Surabaya (beritajatim.com) – Guna minimalisir kerugian perusahaan, PT. Asuransi Asei Indonesia resmi membayarkan klaim kecelakaan kapal Satya Kencana III milik PT Dharma Lautan Utama (DLU).
Kapal penumpang Satya Kencana III itu karam saat bersandar di Pelabuhan Panglima Utar, Kecamatan Kumai, Kotawaringin Barat-Kalimantan Tengah pada 19 Oktober 2022 lalu. Untuk meminimalisir kerugian, DLU melakukan proteksi kerugian melalui Asuransi Asei Indonesia.
Penyerahan secara simbolik pembayaran klaim tersebut sebesar Rp 24,035,000,000 diterima Sekretaris Direktorat Divisi Usaha dan Asuransi, PT Dharma Lautan Utama Ir. Fadjar Harjo Seputro,ST, Msc.
Serta, Anita Puji Utami,ST selaku Direktur Utama PT Adiluhung Saranasegara Indonesia, yang merupakan anak usaha PT Dharma Lautan Utama. Turut hadir pula Roy Firmansyah Kepala Cabang PT Bringin Sejahtera Artha Makmur (BSM) selaku Pialang Asuransi.
Branch Manager PT Asuransi Asei Indonesia Cabang Surabaya Ahmad Nurkozin mengatakan, PT. Asuransi Asei Indonesia dalam rangka menjamin kerugian tertanggung, PT. Dharma Lautan Utama, dimana tertanggung telah mengasuransikan rangka kapal penumpang Satya Kencana III.

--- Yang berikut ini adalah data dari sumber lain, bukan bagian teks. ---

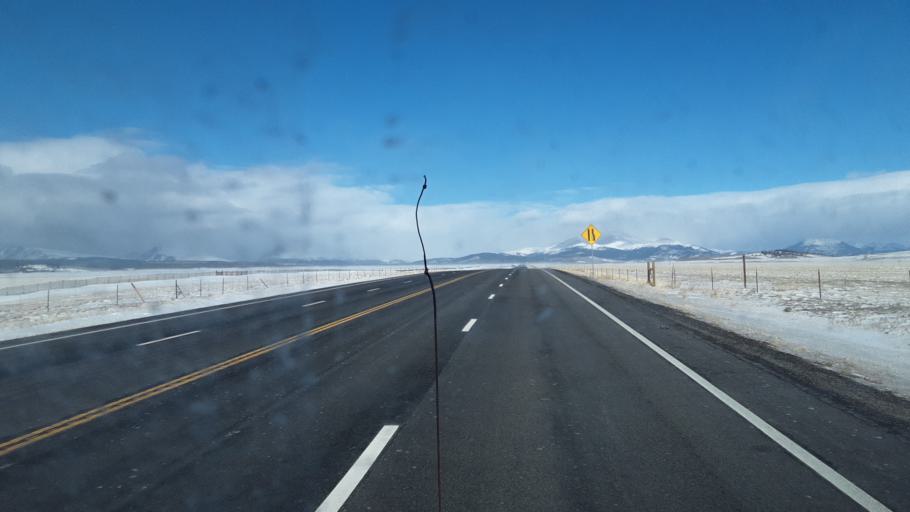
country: US
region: Colorado
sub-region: Park County
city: Fairplay
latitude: 39.1440
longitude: -105.9976
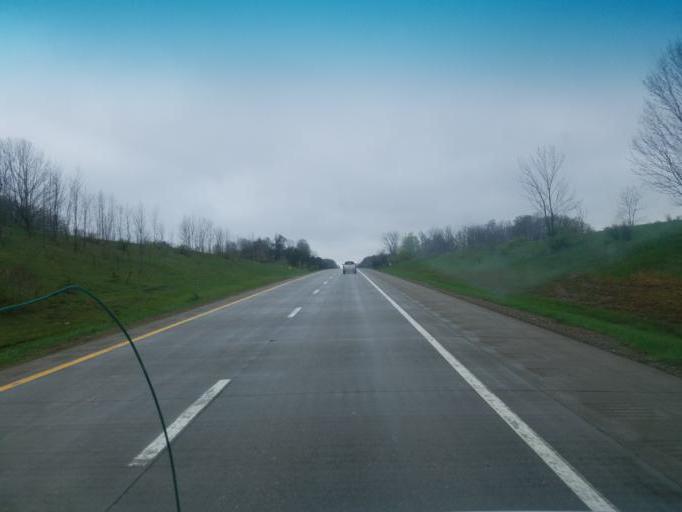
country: US
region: New York
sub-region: Chautauqua County
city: Clymer
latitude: 42.1471
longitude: -79.6213
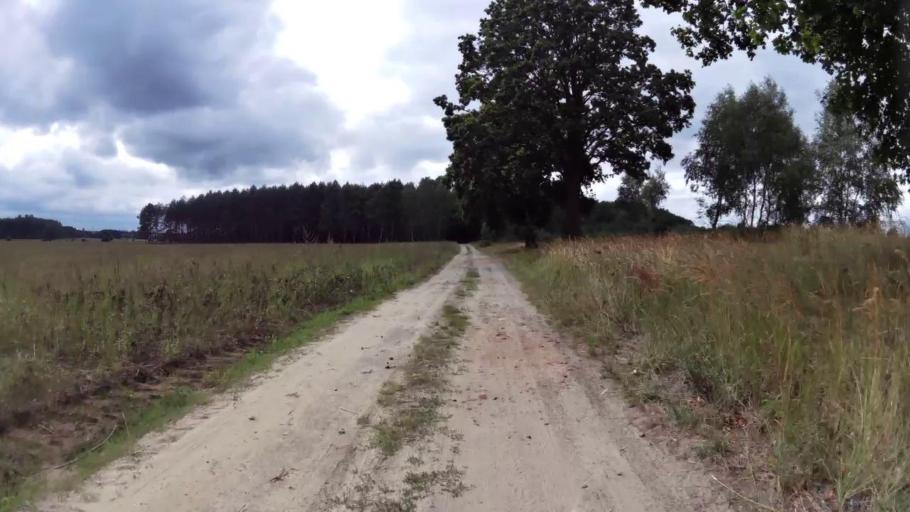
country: PL
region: West Pomeranian Voivodeship
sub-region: Powiat mysliborski
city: Debno
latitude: 52.7623
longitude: 14.7108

“Setelah melaiui proses administrasi dan penilai independen dari Loss Adjuster, klaim telah dibayarkan pada tanggal 14 Desember 2023 sebesar Rp. 24,035,000,000 di Surabaya,” kata Nurkozin dalam rilis resminya diterima beritajatim.com, Selasa (28/5/2024).
Pada penutupan asuransi rangka kapal tersebut, PT. Asuransi Asei Indonesia bertindak sebagai LeaderCo-asuransi yang beranggotakan PT. Asuransi Umum Videi, PT. Asuransi Jasa Rahardja Putera, PT. Asuransi Purna Artha Nugraha, PT. Asuransi Umum Bumida dan PT Asuransi Ramayana dengan pembawa sumber bisnis adalah Broker PT Bringin Sejahtera Makmur (BSM).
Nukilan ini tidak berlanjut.